#### Aim of the exercise
Beneath this instruction is a block of data; output from it exactly the lines that run from the one containing "Economic and" through the one containing "Assessment of the", inclusive.

#### Dataset records
════════════════

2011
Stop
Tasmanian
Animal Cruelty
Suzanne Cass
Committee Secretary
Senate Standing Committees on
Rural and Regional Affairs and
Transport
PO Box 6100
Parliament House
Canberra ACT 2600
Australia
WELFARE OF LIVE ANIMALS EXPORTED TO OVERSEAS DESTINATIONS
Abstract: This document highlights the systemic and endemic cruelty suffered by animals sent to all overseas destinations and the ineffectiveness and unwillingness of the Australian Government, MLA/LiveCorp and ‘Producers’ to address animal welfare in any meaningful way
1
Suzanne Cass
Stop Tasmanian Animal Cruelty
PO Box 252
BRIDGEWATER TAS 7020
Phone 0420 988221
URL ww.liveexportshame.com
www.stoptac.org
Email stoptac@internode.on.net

════════════════

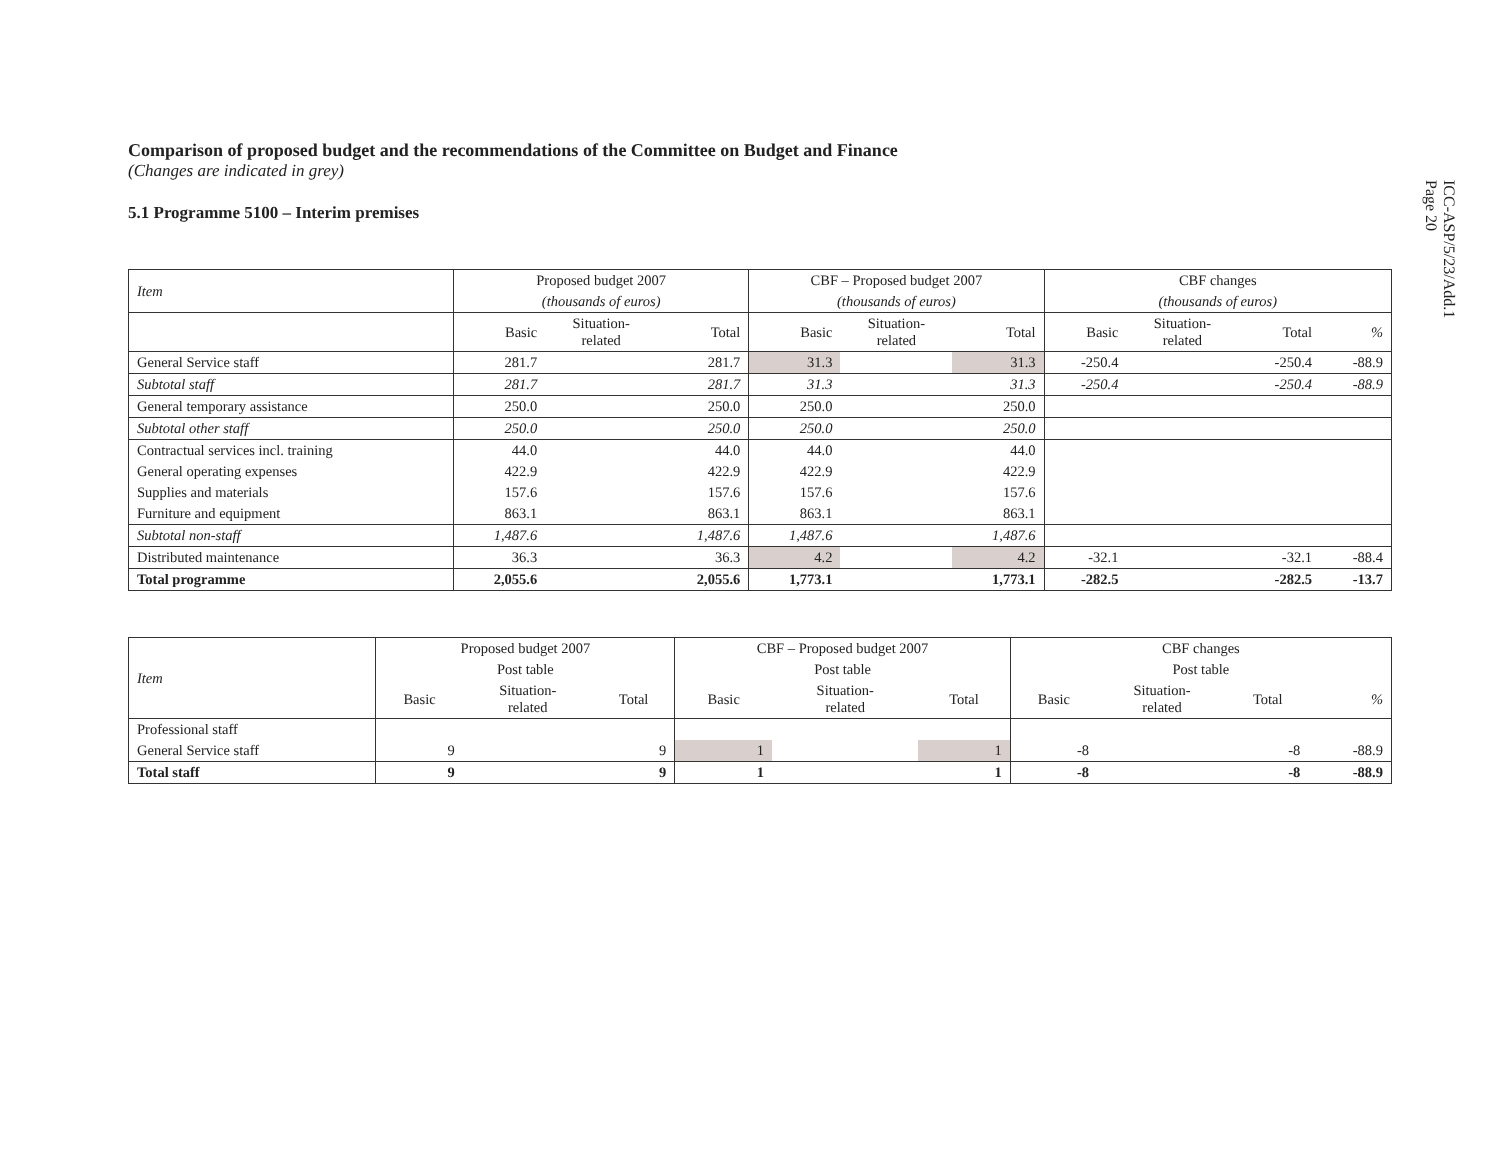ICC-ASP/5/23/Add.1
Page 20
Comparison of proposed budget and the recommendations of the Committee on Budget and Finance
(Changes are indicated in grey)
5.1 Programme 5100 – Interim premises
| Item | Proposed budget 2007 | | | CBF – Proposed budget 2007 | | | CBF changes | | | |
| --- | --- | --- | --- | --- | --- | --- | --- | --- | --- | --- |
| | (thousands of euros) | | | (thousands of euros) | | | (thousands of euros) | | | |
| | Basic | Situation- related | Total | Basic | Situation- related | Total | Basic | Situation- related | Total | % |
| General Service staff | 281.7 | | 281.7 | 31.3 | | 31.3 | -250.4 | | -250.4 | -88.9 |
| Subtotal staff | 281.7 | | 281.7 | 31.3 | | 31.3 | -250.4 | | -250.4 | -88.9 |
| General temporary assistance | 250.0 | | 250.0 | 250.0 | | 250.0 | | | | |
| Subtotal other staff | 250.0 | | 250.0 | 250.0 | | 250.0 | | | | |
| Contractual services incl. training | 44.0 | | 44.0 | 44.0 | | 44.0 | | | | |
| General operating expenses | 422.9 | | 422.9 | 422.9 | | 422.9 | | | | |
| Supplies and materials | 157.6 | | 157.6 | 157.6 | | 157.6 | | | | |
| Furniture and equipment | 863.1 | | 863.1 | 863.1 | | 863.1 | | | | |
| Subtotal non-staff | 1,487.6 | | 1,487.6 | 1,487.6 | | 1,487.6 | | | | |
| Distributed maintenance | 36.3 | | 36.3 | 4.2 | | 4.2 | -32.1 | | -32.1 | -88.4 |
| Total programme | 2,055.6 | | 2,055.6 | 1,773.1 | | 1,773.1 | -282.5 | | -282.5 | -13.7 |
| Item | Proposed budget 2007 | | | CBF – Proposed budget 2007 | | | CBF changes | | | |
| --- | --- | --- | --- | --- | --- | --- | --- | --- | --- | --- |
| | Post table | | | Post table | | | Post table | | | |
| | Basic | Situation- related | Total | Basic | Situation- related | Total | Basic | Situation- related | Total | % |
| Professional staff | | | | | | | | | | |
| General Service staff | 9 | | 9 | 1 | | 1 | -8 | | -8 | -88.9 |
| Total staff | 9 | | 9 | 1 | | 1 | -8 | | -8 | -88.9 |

════════════════

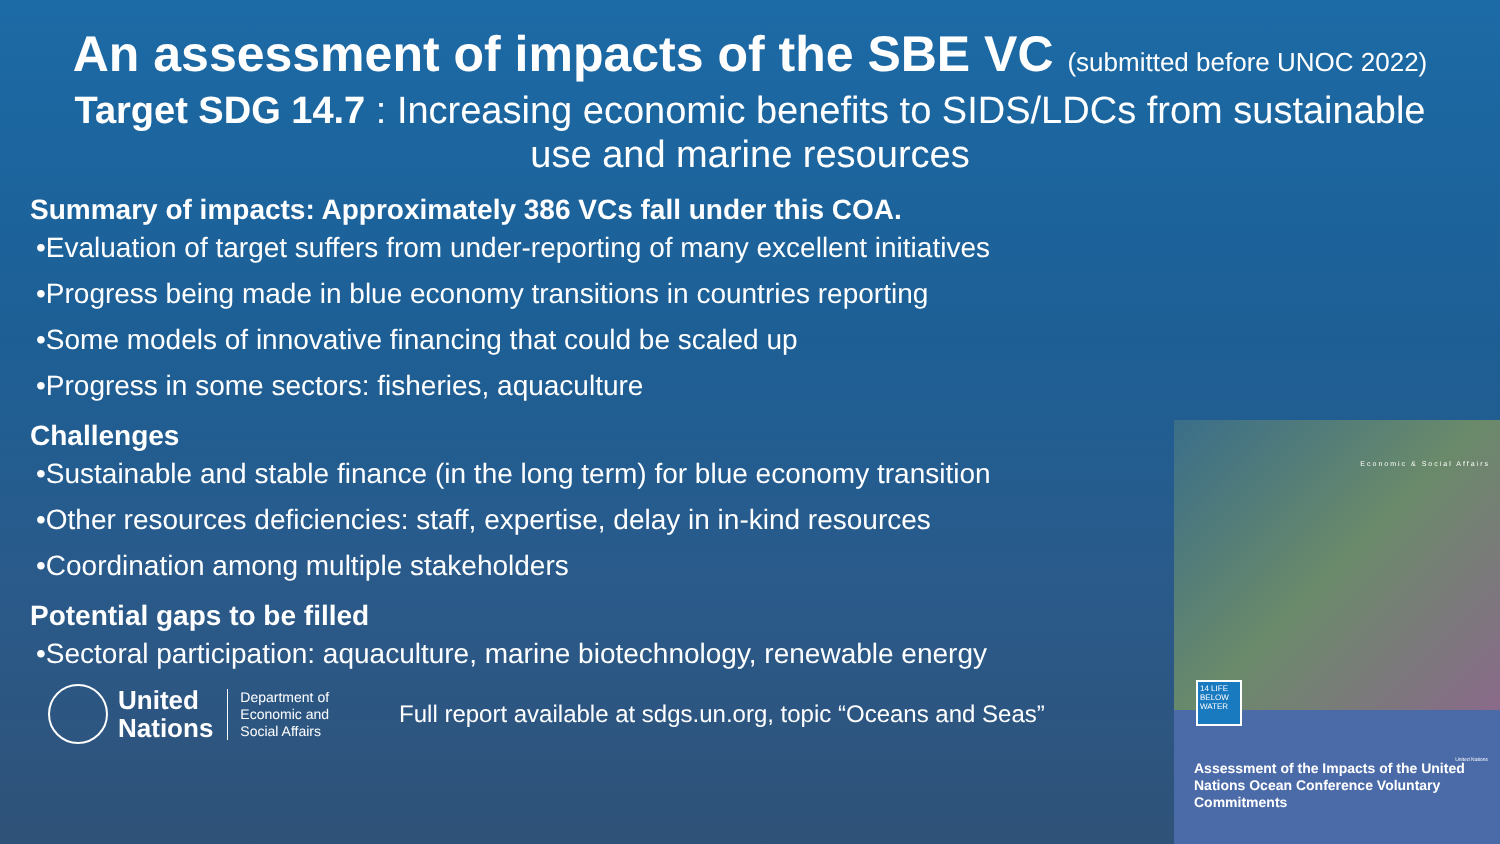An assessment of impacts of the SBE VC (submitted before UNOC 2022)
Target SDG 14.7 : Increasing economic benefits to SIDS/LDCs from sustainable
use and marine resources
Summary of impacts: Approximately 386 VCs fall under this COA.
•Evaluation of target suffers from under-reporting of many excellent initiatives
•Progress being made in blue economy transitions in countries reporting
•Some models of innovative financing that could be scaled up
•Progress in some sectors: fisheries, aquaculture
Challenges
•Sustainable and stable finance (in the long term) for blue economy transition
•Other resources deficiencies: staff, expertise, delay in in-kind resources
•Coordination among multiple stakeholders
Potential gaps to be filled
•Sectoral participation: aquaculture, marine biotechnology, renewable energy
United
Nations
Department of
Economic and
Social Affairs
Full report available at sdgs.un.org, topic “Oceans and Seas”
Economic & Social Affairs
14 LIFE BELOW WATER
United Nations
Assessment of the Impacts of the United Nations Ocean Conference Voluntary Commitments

════════════════

#### Answer area
Economic and
Social Affairs
Full report available at sdgs.un.org, topic “Oceans and Seas”
Economic & Social Affairs
14 LIFE BELOW WATER
United Nations
Assessment of the Impacts of the United Nations Ocean Conference Voluntary Commitments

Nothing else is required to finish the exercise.